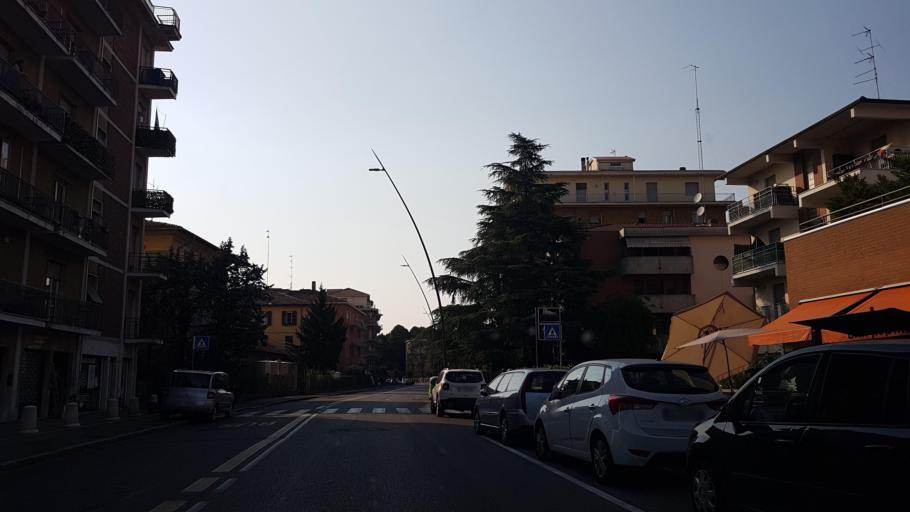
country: IT
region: Emilia-Romagna
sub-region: Provincia di Parma
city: Parma
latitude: 44.7961
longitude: 10.3162
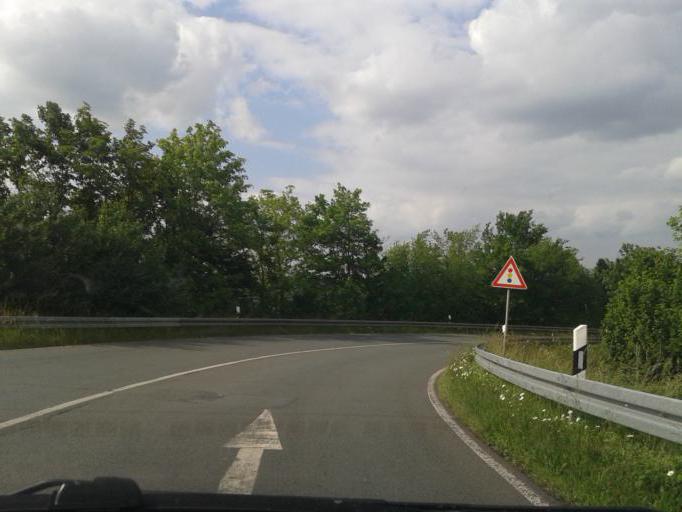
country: DE
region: North Rhine-Westphalia
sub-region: Regierungsbezirk Detmold
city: Paderborn
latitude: 51.7409
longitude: 8.7312
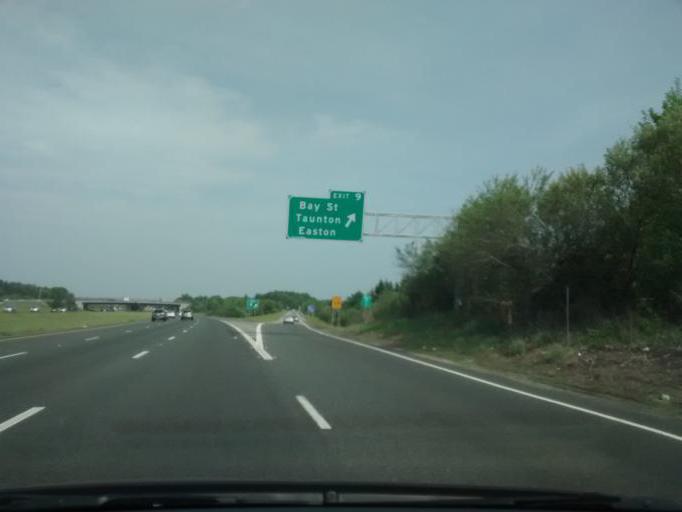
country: US
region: Massachusetts
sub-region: Bristol County
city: Norton Center
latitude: 41.9628
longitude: -71.1302
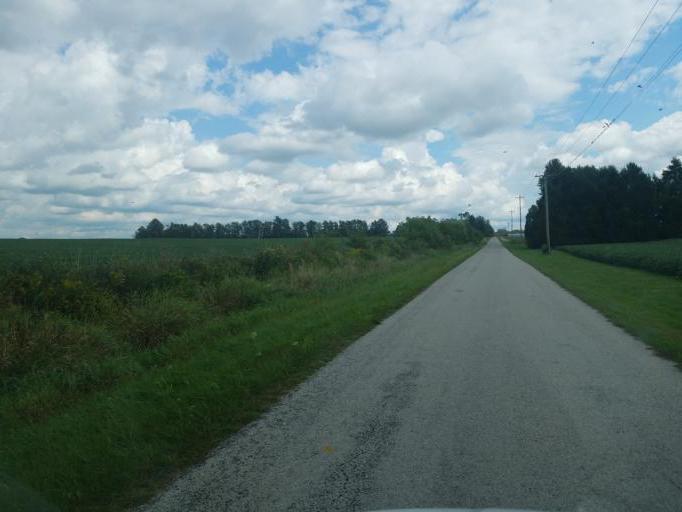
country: US
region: Ohio
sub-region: Huron County
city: Plymouth
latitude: 41.0454
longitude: -82.6312
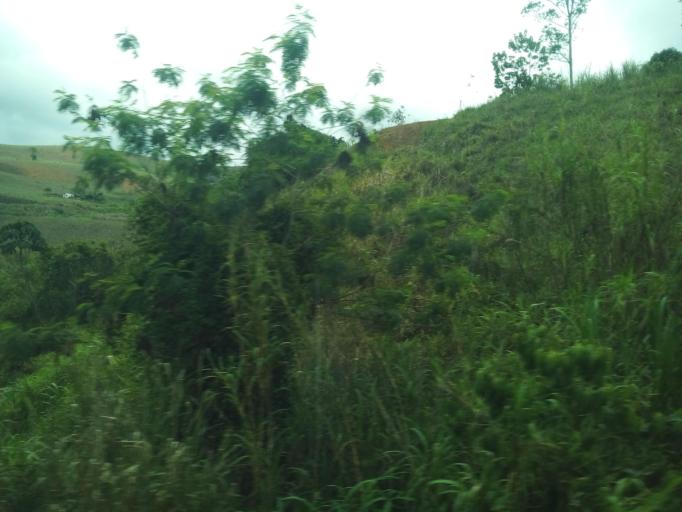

= = = = = = =

(WHAT THE TASK ASKS)
Copy every line of the listing above exactly, leaving out the pictures.

(EXERCISE ANSWER)
country: IT
region: Emilia-Romagna
sub-region: Provincia di Parma
city: Parma
latitude: 44.7961
longitude: 10.3162
country: DE
region: North Rhine-Westphalia
sub-region: Regierungsbezirk Detmold
city: Paderborn
latitude: 51.7409
longitude: 8.7312
country: US
region: Massachusetts
sub-region: Bristol County
city: Norton Center
latitude: 41.9628
longitude: -71.1302
country: US
region: Ohio
sub-region: Huron County
city: Plymouth
latitude: 41.0454
longitude: -82.6312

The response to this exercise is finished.